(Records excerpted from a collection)

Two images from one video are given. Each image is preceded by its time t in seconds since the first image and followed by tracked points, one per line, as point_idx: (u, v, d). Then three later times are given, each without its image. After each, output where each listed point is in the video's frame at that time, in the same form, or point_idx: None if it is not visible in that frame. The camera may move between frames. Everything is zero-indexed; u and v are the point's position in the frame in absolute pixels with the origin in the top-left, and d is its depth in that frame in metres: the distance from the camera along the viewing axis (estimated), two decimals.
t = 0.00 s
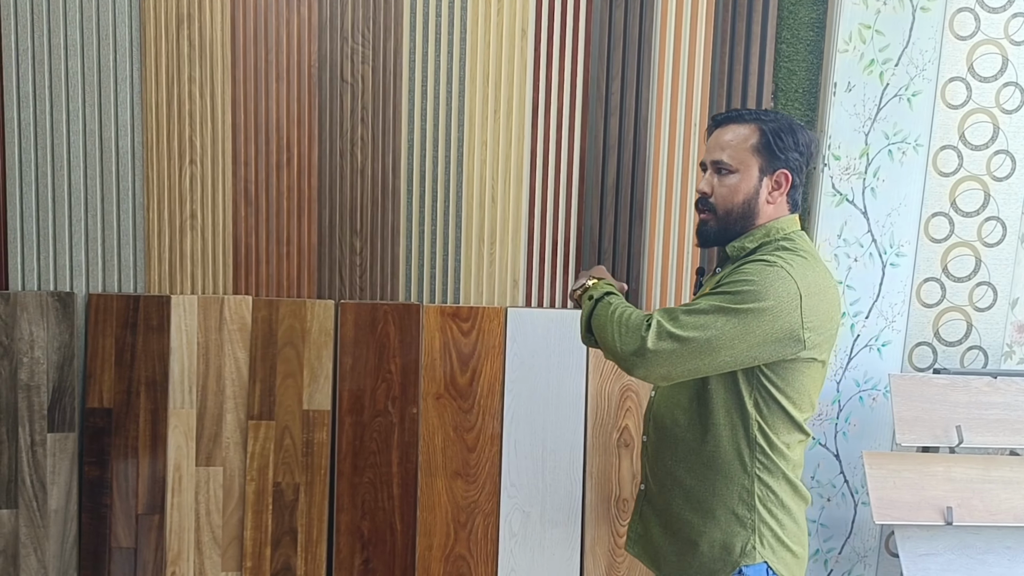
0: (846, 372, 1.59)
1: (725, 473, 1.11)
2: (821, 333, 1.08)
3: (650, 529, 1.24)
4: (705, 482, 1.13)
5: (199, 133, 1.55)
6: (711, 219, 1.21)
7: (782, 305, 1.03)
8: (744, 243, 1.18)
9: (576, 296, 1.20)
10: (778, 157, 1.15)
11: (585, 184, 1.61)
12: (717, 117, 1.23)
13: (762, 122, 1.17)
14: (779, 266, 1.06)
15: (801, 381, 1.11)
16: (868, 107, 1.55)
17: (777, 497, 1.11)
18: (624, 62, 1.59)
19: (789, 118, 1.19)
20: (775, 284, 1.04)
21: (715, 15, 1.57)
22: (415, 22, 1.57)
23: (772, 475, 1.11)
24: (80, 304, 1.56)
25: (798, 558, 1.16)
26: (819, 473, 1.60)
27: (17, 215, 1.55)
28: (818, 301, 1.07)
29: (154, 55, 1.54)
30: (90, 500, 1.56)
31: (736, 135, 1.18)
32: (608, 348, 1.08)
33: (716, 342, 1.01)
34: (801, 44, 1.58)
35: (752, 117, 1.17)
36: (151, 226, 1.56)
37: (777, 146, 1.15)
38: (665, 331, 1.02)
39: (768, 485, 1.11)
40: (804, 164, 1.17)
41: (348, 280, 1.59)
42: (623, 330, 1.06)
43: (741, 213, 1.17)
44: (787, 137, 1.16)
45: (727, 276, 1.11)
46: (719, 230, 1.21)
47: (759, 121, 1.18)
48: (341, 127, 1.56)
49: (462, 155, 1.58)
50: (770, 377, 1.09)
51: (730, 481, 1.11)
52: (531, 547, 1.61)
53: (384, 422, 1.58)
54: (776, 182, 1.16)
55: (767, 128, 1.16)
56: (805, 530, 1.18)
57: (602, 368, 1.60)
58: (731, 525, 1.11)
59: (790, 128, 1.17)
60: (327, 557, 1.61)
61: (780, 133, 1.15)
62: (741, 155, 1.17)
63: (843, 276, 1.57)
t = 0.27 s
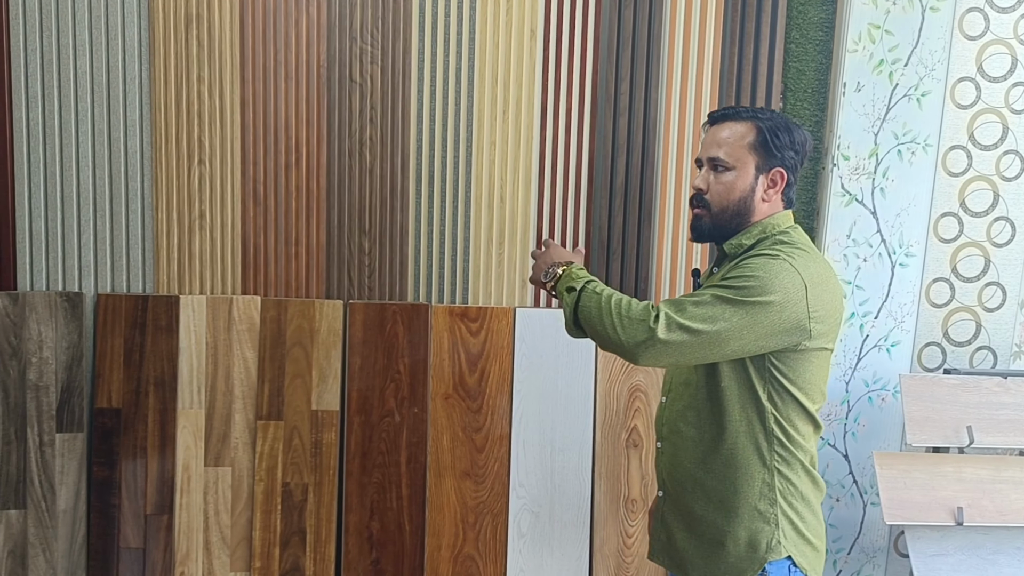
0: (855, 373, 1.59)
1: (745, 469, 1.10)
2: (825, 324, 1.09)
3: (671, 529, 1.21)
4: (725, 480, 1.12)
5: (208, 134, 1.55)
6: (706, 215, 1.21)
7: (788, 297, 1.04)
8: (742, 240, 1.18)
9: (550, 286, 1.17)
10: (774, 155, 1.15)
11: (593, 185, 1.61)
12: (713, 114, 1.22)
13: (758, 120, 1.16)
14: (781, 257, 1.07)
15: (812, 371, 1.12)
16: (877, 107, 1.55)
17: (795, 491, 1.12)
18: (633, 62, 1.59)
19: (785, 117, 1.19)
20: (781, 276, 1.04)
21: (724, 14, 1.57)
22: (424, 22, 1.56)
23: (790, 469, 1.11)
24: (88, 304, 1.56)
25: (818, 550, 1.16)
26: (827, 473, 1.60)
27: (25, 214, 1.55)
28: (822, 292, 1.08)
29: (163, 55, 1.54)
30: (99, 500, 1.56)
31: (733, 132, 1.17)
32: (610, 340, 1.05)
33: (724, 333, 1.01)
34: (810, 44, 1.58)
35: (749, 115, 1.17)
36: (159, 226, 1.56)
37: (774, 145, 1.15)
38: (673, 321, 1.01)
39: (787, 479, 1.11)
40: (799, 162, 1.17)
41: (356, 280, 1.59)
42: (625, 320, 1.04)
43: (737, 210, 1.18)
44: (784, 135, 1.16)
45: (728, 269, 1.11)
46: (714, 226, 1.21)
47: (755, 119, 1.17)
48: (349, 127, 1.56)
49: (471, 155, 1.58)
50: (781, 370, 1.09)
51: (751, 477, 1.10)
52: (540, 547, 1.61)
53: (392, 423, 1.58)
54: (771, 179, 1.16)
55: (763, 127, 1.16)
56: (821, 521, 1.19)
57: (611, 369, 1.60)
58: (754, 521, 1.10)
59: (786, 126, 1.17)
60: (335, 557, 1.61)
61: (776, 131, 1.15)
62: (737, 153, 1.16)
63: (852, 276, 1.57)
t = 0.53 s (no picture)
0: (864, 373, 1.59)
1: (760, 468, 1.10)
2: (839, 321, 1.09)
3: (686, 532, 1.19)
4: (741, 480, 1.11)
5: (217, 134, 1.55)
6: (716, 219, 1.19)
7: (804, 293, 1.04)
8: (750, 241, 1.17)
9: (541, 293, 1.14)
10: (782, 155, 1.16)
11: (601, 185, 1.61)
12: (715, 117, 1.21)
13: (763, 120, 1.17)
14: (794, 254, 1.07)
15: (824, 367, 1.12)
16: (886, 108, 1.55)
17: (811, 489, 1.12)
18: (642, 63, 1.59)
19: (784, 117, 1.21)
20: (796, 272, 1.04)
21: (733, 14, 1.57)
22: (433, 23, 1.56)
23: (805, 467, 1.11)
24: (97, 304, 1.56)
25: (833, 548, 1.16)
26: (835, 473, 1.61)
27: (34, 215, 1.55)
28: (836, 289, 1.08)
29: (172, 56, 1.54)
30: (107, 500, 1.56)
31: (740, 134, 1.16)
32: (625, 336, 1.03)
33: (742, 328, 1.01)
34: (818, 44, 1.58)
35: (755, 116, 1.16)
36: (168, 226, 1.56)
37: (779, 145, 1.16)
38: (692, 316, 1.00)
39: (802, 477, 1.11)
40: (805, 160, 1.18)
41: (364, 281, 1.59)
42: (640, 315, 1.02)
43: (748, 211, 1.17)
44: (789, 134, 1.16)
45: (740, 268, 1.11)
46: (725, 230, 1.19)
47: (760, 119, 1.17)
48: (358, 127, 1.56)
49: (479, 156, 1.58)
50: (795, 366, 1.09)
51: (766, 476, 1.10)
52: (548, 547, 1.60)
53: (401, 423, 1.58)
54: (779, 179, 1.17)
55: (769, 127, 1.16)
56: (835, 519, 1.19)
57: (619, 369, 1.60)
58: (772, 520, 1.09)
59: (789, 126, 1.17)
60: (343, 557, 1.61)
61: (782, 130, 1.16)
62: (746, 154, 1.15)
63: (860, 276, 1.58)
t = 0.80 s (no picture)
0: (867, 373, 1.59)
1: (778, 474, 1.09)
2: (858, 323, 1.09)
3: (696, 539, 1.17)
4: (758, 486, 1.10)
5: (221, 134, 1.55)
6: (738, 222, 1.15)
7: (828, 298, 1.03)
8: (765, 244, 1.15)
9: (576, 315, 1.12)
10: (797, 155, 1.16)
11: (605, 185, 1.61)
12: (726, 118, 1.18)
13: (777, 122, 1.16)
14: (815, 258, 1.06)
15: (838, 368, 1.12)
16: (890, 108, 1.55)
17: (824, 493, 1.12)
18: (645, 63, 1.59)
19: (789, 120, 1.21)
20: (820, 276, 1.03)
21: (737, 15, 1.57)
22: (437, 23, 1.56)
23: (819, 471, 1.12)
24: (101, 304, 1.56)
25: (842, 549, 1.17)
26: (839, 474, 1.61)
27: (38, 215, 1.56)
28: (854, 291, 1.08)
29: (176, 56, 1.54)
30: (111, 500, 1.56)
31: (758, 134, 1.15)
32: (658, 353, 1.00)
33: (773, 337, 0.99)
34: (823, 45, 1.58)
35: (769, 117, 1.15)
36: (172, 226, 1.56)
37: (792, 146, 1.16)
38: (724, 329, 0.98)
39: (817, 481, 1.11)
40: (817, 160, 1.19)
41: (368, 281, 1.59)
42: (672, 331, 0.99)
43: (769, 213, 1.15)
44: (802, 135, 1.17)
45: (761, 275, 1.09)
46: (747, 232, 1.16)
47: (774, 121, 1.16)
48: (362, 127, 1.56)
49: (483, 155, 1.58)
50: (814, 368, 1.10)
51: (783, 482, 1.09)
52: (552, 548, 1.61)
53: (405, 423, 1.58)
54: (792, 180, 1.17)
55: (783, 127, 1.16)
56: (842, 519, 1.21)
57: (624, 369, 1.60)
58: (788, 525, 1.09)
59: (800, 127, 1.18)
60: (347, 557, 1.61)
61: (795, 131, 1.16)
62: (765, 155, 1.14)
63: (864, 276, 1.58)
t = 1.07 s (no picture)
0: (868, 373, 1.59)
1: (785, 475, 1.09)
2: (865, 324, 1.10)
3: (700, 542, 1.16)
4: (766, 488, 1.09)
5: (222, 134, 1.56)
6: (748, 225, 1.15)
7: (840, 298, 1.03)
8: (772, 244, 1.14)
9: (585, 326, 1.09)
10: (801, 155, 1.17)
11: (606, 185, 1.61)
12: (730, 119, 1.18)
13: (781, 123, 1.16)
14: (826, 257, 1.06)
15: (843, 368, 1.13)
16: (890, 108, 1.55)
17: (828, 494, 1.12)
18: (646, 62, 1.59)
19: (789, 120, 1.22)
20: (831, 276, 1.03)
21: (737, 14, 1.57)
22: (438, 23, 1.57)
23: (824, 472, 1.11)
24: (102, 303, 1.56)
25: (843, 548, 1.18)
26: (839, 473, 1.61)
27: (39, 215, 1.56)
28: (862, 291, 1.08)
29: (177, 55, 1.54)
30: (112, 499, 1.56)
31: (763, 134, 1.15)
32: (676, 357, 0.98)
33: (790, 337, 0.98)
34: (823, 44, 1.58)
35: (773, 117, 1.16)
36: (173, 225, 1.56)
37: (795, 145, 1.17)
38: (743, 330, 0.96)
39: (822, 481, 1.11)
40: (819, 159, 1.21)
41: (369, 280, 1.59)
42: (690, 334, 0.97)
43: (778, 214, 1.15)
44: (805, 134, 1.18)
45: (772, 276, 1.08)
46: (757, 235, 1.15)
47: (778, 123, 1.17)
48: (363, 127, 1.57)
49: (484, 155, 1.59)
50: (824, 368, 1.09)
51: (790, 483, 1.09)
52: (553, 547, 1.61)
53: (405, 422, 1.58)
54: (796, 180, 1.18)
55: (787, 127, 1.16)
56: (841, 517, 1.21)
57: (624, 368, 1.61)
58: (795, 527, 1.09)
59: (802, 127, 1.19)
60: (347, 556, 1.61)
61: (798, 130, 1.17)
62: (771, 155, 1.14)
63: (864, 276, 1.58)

...

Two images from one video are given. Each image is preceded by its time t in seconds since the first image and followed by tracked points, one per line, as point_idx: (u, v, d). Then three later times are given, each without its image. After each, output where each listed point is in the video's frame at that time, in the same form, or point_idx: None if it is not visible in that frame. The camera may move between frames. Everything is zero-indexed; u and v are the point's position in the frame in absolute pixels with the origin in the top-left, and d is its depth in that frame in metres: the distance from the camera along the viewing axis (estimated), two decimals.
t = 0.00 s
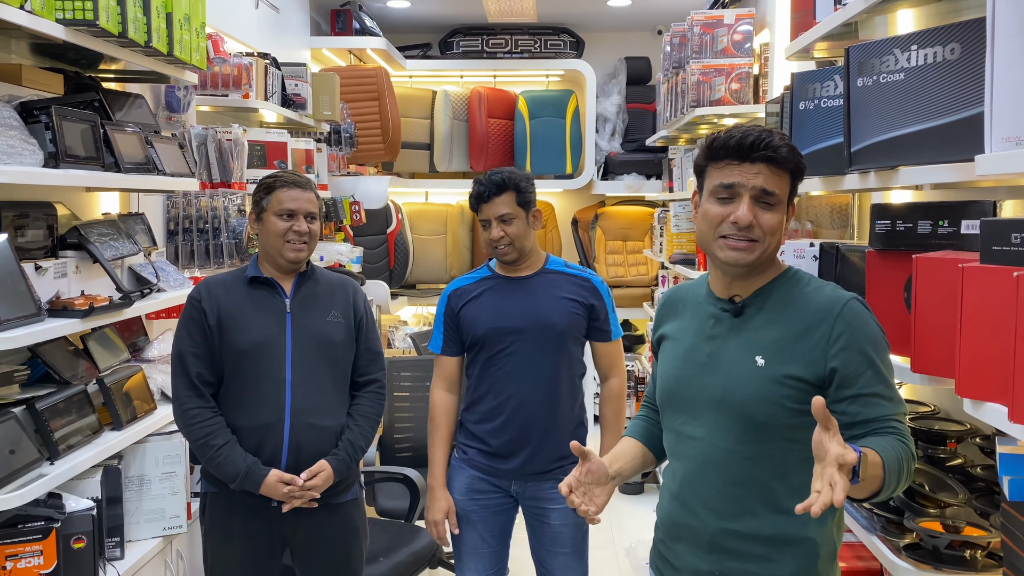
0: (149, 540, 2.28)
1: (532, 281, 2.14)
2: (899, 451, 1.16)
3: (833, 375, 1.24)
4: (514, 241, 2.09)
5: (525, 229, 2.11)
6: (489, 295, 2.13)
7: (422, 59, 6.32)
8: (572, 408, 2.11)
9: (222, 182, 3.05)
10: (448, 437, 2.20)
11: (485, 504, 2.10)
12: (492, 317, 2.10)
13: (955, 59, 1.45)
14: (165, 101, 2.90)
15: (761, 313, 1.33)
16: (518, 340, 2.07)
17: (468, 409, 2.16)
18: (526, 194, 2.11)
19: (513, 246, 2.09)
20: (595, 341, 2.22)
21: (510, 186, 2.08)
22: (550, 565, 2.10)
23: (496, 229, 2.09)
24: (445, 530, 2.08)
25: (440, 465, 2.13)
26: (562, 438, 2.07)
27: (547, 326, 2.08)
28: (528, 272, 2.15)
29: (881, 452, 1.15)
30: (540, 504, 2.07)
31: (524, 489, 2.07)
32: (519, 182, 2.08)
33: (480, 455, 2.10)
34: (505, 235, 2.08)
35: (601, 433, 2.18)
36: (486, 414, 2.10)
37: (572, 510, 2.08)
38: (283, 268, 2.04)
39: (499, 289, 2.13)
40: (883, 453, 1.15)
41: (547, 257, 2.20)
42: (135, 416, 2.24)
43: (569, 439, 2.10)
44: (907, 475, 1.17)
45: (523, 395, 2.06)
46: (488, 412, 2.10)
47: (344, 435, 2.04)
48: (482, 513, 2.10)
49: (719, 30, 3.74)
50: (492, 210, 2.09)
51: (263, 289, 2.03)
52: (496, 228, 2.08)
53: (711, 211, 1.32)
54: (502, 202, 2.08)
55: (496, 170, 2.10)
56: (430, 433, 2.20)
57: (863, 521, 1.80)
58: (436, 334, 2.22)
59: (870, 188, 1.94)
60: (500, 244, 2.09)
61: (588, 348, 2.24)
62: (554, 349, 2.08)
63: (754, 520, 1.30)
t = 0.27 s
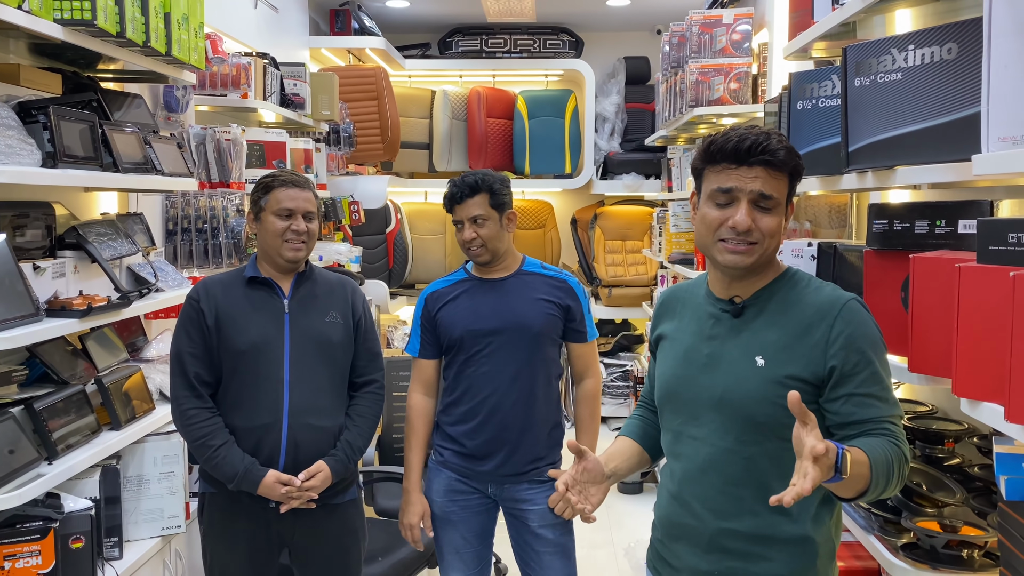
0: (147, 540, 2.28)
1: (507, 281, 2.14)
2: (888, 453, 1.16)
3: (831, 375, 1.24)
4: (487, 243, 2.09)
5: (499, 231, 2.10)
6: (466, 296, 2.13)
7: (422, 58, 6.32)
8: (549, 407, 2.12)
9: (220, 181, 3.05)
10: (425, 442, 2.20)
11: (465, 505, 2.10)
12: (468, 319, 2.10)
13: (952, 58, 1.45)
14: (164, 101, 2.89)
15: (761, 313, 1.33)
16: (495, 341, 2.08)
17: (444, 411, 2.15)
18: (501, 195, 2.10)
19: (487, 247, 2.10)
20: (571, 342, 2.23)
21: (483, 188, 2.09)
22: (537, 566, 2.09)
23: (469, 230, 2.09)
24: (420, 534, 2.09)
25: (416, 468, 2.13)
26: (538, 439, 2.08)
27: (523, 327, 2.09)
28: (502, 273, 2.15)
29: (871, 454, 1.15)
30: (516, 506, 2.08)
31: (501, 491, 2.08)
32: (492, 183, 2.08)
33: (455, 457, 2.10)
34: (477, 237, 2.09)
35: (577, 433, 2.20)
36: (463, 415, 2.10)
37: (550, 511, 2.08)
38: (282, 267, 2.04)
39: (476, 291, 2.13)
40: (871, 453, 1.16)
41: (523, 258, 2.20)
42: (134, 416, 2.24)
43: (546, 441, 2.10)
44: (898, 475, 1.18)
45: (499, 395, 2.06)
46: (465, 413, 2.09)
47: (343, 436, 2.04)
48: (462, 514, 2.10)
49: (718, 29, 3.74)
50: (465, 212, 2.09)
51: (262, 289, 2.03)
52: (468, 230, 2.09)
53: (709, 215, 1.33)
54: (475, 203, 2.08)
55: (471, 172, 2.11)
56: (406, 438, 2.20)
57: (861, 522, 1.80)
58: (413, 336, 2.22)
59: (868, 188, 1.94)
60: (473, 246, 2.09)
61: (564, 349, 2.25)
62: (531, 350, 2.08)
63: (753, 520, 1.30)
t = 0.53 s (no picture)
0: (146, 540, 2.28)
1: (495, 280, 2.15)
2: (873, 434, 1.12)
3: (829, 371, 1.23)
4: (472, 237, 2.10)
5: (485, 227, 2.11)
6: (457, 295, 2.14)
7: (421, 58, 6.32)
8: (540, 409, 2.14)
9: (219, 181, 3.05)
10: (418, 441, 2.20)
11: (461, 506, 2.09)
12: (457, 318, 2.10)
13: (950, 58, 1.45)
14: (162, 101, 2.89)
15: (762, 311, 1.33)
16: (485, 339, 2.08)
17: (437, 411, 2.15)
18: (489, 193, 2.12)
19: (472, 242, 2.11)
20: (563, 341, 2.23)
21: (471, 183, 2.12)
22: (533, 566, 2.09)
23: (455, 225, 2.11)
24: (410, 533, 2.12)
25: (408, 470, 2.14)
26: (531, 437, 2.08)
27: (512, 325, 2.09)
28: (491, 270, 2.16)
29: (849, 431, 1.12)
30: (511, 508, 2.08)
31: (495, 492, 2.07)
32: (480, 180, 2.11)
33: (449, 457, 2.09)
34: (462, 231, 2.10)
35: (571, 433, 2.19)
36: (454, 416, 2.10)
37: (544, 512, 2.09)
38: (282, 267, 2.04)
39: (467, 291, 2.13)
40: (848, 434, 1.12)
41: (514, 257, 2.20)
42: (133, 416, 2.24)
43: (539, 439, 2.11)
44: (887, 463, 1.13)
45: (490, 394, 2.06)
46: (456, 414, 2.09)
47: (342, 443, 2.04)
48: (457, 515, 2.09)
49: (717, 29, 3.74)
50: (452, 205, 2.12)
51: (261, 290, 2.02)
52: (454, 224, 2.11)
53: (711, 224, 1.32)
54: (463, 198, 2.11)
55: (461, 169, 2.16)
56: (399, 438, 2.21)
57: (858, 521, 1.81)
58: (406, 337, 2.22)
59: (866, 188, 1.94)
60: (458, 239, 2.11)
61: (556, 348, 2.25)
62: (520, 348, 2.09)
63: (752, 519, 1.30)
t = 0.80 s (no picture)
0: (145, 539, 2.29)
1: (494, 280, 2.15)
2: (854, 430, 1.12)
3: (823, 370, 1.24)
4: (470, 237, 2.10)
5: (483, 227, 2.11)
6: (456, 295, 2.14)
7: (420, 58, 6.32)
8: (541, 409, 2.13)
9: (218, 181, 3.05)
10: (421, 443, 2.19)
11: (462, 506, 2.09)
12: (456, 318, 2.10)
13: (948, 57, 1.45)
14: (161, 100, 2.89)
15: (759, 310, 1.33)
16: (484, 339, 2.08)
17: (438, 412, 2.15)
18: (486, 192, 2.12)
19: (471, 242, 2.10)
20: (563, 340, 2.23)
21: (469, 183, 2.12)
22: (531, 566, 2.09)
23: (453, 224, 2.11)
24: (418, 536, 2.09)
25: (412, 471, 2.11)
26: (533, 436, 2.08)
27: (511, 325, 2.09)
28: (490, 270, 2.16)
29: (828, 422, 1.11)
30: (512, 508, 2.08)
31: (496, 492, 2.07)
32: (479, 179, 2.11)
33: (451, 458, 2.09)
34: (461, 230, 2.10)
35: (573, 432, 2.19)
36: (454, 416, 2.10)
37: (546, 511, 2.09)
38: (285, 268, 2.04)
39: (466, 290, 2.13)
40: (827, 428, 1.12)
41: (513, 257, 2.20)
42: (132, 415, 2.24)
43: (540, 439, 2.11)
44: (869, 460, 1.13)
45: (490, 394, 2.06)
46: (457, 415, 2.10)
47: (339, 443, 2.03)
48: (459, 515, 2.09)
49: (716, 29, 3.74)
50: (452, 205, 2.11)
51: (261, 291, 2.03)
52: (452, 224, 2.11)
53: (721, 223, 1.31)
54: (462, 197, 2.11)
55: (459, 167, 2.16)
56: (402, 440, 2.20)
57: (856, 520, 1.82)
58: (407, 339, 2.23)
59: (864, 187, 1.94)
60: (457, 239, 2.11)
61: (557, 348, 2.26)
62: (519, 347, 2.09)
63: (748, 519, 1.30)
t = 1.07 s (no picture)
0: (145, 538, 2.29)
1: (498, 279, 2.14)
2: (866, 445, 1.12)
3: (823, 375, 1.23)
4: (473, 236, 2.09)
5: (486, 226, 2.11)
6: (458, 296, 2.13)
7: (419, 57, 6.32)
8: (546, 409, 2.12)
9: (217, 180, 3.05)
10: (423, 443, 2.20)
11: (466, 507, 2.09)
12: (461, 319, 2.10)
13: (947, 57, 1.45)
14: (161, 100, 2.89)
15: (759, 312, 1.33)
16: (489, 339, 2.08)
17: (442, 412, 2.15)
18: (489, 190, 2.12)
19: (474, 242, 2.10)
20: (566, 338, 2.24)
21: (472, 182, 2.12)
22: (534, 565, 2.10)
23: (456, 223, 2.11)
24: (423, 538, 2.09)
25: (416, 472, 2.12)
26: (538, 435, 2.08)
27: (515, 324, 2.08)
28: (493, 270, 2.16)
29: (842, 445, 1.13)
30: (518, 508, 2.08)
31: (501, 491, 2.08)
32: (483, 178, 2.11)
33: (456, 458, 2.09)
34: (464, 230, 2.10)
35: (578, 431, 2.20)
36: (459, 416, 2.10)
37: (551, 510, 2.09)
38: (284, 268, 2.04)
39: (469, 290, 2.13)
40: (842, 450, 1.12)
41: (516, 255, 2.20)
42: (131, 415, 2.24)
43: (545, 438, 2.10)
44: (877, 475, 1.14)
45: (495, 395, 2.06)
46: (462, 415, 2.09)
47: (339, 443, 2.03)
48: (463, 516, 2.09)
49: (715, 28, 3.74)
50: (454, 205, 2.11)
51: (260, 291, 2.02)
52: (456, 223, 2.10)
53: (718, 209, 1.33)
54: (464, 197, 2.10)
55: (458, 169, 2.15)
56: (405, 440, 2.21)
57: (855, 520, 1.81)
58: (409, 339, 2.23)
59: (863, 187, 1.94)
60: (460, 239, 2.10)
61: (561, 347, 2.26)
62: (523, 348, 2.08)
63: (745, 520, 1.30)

PROMPT
Please make an exact copy of the lines above from the line with "4: (487, 243, 2.09)" through the line with "48: (462, 514, 2.10)", both ends included.

COMPLETED TASK
4: (487, 243, 2.09)
5: (499, 231, 2.10)
6: (466, 296, 2.13)
7: (422, 58, 6.32)
8: (549, 407, 2.12)
9: (220, 181, 3.05)
10: (425, 442, 2.20)
11: (465, 505, 2.10)
12: (468, 319, 2.10)
13: (952, 58, 1.45)
14: (164, 101, 2.89)
15: (761, 313, 1.33)
16: (495, 341, 2.08)
17: (444, 411, 2.15)
18: (501, 195, 2.10)
19: (487, 247, 2.10)
20: (571, 342, 2.23)
21: (483, 188, 2.09)
22: (537, 566, 2.09)
23: (469, 230, 2.09)
24: (420, 534, 2.09)
25: (416, 468, 2.13)
26: (538, 439, 2.08)
27: (523, 327, 2.09)
28: (502, 273, 2.15)
29: (871, 454, 1.15)
30: (516, 506, 2.08)
31: (501, 491, 2.08)
32: (492, 183, 2.08)
33: (455, 457, 2.10)
34: (477, 237, 2.09)
35: (577, 433, 2.20)
36: (463, 415, 2.10)
37: (550, 511, 2.08)
38: (282, 267, 2.04)
39: (476, 291, 2.13)
40: (871, 453, 1.16)
41: (523, 258, 2.20)
42: (134, 416, 2.24)
43: (546, 441, 2.10)
44: (898, 475, 1.18)
45: (499, 395, 2.06)
46: (465, 413, 2.09)
47: (343, 436, 2.04)
48: (462, 514, 2.10)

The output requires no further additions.